→ Exercise
From the entries below, copy each line in which the word "Find" occurs.

(Data in this exercise)

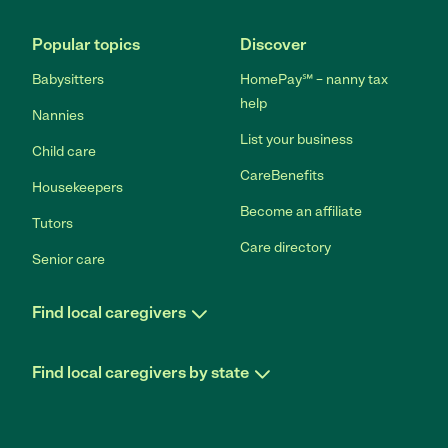
Popular topics
Discover
Babysitters
HomePay℠ – nanny tax
help
Nannies
List your business
Child care
CareBenefits
Housekeepers
Become an affiliate
Tutors
Care directory
Senior care
Find local caregivers
Find local caregivers by state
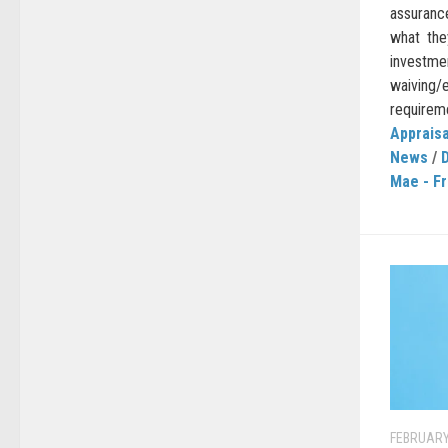
assuranc
what the
investm
waiving
requireme
Appraisa
News
/
Mae - F
FEBRUARY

(End Data in this exercise)

→ Solution for this exercise
Find local caregivers
Find local caregivers by state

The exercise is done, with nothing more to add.